#### ASSIGNED TASK:
What you return must be the data below, word for word, without any images.

══════════

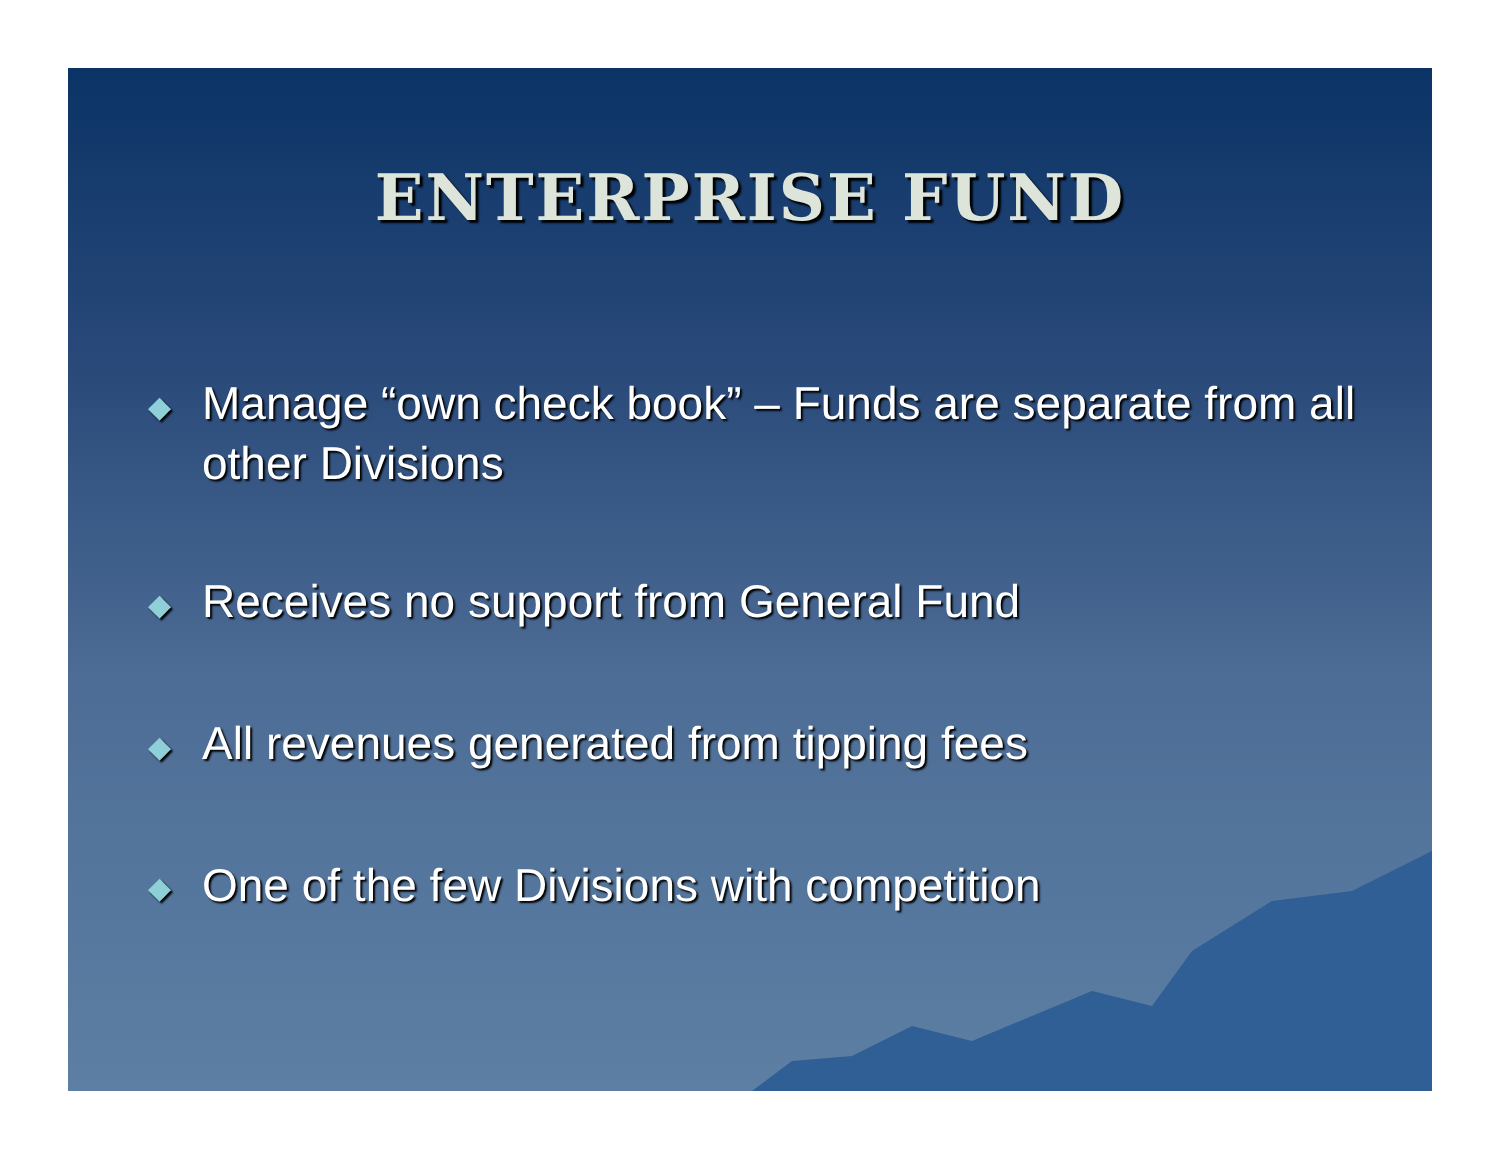ENTERPRISE FUND
◆ Manage “own check book” – Funds are separate from all other Divisions
◆ Receives no support from General Fund
◆ All revenues generated from tipping fees
◆ One of the few Divisions with competition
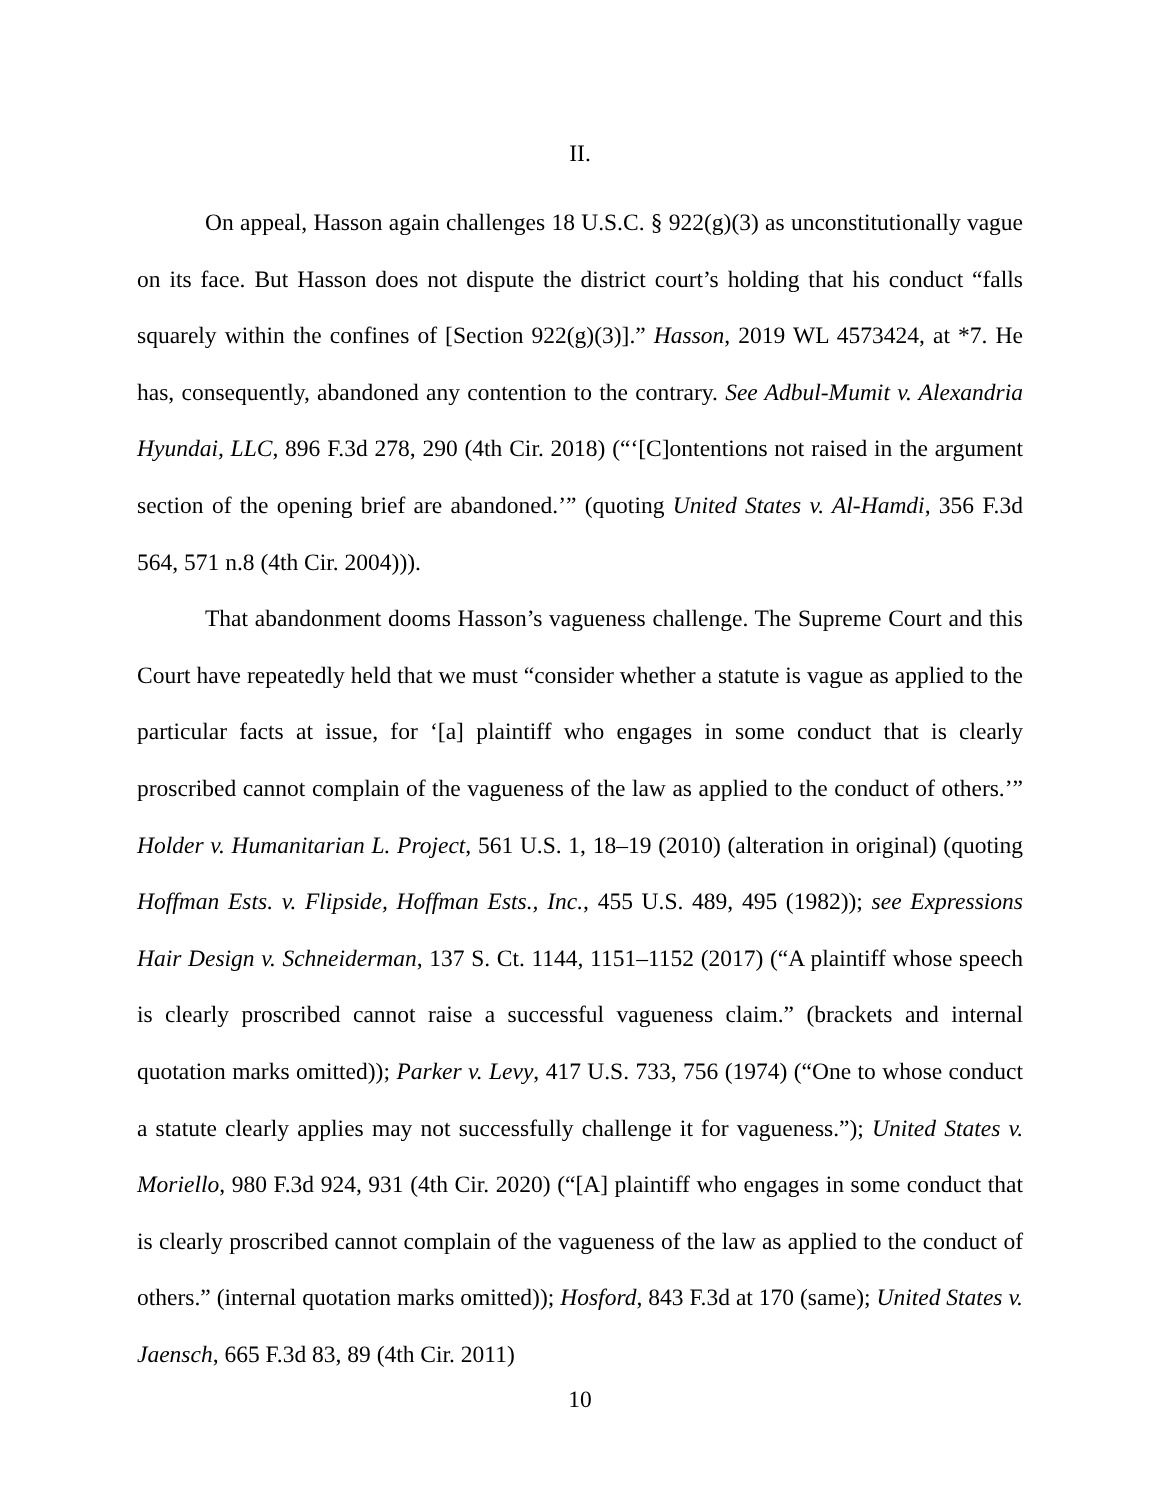II.
On appeal, Hasson again challenges 18 U.S.C. § 922(g)(3) as unconstitutionally vague on its face. But Hasson does not dispute the district court’s holding that his conduct “falls squarely within the confines of [Section 922(g)(3)].” Hasson, 2019 WL 4573424, at *7. He has, consequently, abandoned any contention to the contrary. See Adbul-Mumit v. Alexandria Hyundai, LLC, 896 F.3d 278, 290 (4th Cir. 2018) (“‘[C]ontentions not raised in the argument section of the opening brief are abandoned.’” (quoting United States v. Al-Hamdi, 356 F.3d 564, 571 n.8 (4th Cir. 2004))).
That abandonment dooms Hasson’s vagueness challenge. The Supreme Court and this Court have repeatedly held that we must “consider whether a statute is vague as applied to the particular facts at issue, for ‘[a] plaintiff who engages in some conduct that is clearly proscribed cannot complain of the vagueness of the law as applied to the conduct of others.’” Holder v. Humanitarian L. Project, 561 U.S. 1, 18–19 (2010) (alteration in original) (quoting Hoffman Ests. v. Flipside, Hoffman Ests., Inc., 455 U.S. 489, 495 (1982)); see Expressions Hair Design v. Schneiderman, 137 S. Ct. 1144, 1151–1152 (2017) (“A plaintiff whose speech is clearly proscribed cannot raise a successful vagueness claim.” (brackets and internal quotation marks omitted)); Parker v. Levy, 417 U.S. 733, 756 (1974) (“One to whose conduct a statute clearly applies may not successfully challenge it for vagueness.”); United States v. Moriello, 980 F.3d 924, 931 (4th Cir. 2020) (“[A] plaintiff who engages in some conduct that is clearly proscribed cannot complain of the vagueness of the law as applied to the conduct of others.” (internal quotation marks omitted)); Hosford, 843 F.3d at 170 (same); United States v. Jaensch, 665 F.3d 83, 89 (4th Cir. 2011)
10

══════════

#### YOUR RESPONSE:
ENTERPRISE FUND
◆ Manage “own check book” – Funds are separate from all other Divisions
◆ Receives no support from General Fund
◆ All revenues generated from tipping fees
◆ One of the few Divisions with competition
II.
On appeal, Hasson again challenges 18 U.S.C. § 922(g)(3) as unconstitutionally vague on its face. But Hasson does not dispute the district court’s holding that his conduct “falls squarely within the confines of [Section 922(g)(3)].” Hasson, 2019 WL 4573424, at *7. He has, consequently, abandoned any contention to the contrary. See Adbul-Mumit v. Alexandria Hyundai, LLC, 896 F.3d 278, 290 (4th Cir. 2018) (“‘[C]ontentions not raised in the argument section of the opening brief are abandoned.’” (quoting United States v. Al-Hamdi, 356 F.3d 564, 571 n.8 (4th Cir. 2004))).
That abandonment dooms Hasson’s vagueness challenge. The Supreme Court and this Court have repeatedly held that we must “consider whether a statute is vague as applied to the particular facts at issue, for ‘[a] plaintiff who engages in some conduct that is clearly proscribed cannot complain of the vagueness of the law as applied to the conduct of others.’” Holder v. Humanitarian L. Project, 561 U.S. 1, 18–19 (2010) (alteration in original) (quoting Hoffman Ests. v. Flipside, Hoffman Ests., Inc., 455 U.S. 489, 495 (1982)); see Expressions Hair Design v. Schneiderman, 137 S. Ct. 1144, 1151–1152 (2017) (“A plaintiff whose speech is clearly proscribed cannot raise a successful vagueness claim.” (brackets and internal quotation marks omitted)); Parker v. Levy, 417 U.S. 733, 756 (1974) (“One to whose conduct a statute clearly applies may not successfully challenge it for vagueness.”); United States v. Moriello, 980 F.3d 924, 931 (4th Cir. 2020) (“[A] plaintiff who engages in some conduct that is clearly proscribed cannot complain of the vagueness of the law as applied to the conduct of others.” (internal quotation marks omitted)); Hosford, 843 F.3d at 170 (same); United States v. Jaensch, 665 F.3d 83, 89 (4th Cir. 2011)
10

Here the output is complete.